I just reread this comment, which is lucky since I failed to appreciate it the first time round. It’s a very useful framing, even though I still agree with my original assessment that there really isn’t a dichotomy between trying to figure out what a word means and how the world is, as often you’re often trying to figure out how the world is so that you can define a word in a way that is socially useful.
“It is the same if you ask “What is consciousness?” You must already being using that word to refer to some thing or phenomenon that you are familiar with, and what you are asking about is what that thing is made of, or how that thing works, questions about the world, not about words”—philosophy discussions ask this all the time without presuming that the definition is already known.
Words precede anyone defining them (and things precede both). The best examples of discussions of phenomena where people didn’t know what they were (i.e. what are they made of, how do they work, how can we use them) is in the development of chemistry and physics through the 17th to 19th centuries. They were simultaneously trying to find out both what things exist and what is true about them.
ETA: Also mathematics, e.g. Lakatos’ book “Proofs and Refutations”. On a topic in physics, Hasok Chang’s “Inventing Temperature” is good.
Sure you have to be using the word in some way, but there’s not guarantee that there’s a meaningful concept that can be extracted from it or whether the term is just used in ways that are hopelessly confused.
Agreed. For example, the concept of phlogiston eventually fell apart. It was at one time clear enough: the thing that a material loses when it burns, the ashes being the part that wasn’t phlogiston. But the growth of knowledge forced the concept to take more and more strained forms until it fell apart. (Thinking of it as negative oxygen is a retcon that does not fit the history.) And the philosopher’s stone was pretty much a non-starter. (I think Eliezer has Harry Potter remark on this somewhere in HPMOR.)
To call red blue—or to use quotation marks more accurately, to call red “blue”—you must already be familiar with the thing that is being referred to as “red” in that phrase, in order to consider naming the thing by a different word.

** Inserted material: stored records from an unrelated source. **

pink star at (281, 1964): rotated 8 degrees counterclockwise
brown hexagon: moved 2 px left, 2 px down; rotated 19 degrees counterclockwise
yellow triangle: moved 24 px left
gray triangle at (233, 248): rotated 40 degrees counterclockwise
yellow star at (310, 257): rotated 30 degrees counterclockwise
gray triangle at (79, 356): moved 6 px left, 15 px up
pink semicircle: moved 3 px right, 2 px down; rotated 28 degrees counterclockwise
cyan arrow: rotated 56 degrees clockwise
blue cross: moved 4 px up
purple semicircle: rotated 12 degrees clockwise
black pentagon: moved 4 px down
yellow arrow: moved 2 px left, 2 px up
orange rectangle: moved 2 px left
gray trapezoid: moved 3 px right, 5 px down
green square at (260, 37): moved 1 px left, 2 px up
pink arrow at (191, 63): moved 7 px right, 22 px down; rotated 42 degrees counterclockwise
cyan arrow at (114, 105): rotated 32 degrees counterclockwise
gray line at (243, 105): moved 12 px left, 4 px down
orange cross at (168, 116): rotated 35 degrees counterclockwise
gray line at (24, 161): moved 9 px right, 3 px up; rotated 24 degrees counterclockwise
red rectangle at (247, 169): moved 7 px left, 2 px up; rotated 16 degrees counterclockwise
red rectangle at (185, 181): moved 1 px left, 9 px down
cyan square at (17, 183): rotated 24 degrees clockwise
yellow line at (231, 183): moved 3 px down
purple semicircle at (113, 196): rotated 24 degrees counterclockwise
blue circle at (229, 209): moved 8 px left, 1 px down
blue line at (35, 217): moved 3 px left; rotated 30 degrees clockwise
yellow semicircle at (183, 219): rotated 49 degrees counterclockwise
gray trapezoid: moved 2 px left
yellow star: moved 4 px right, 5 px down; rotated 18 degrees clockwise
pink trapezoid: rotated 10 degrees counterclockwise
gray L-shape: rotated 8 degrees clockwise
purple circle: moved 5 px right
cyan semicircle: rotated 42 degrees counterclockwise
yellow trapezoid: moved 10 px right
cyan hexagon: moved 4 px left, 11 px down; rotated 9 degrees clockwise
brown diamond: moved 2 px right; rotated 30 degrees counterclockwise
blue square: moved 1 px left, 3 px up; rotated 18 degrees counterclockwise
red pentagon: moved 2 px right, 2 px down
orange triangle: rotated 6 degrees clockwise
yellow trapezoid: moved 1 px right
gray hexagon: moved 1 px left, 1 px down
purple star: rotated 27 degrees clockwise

In order for us to understand the sentence, we must understand both “red” and “blue”. (To tell someone you call red blue is a different matter.)
(Edit: Removed “no”, because the distinction between sufficient and necessary conditions wasn’t necessary in this context.)
In the larger context, this will in practice be true.
To call red “flizzm”, “flizzm” need not have any meaning already. To call red “blue” likewise can be done without knowing that “blue” is even a word. But of course, it is already a word with a generally assigned meaning. In the real world, no-one is going to call red “blue” unless they do know that generally assigned meaning of “blue”, and they will have an ulterior end in calling the thing by a name everyone else uses for a different thing. Compare, for instance, the uses of the words “man” and “woman” in the context of transgender politics.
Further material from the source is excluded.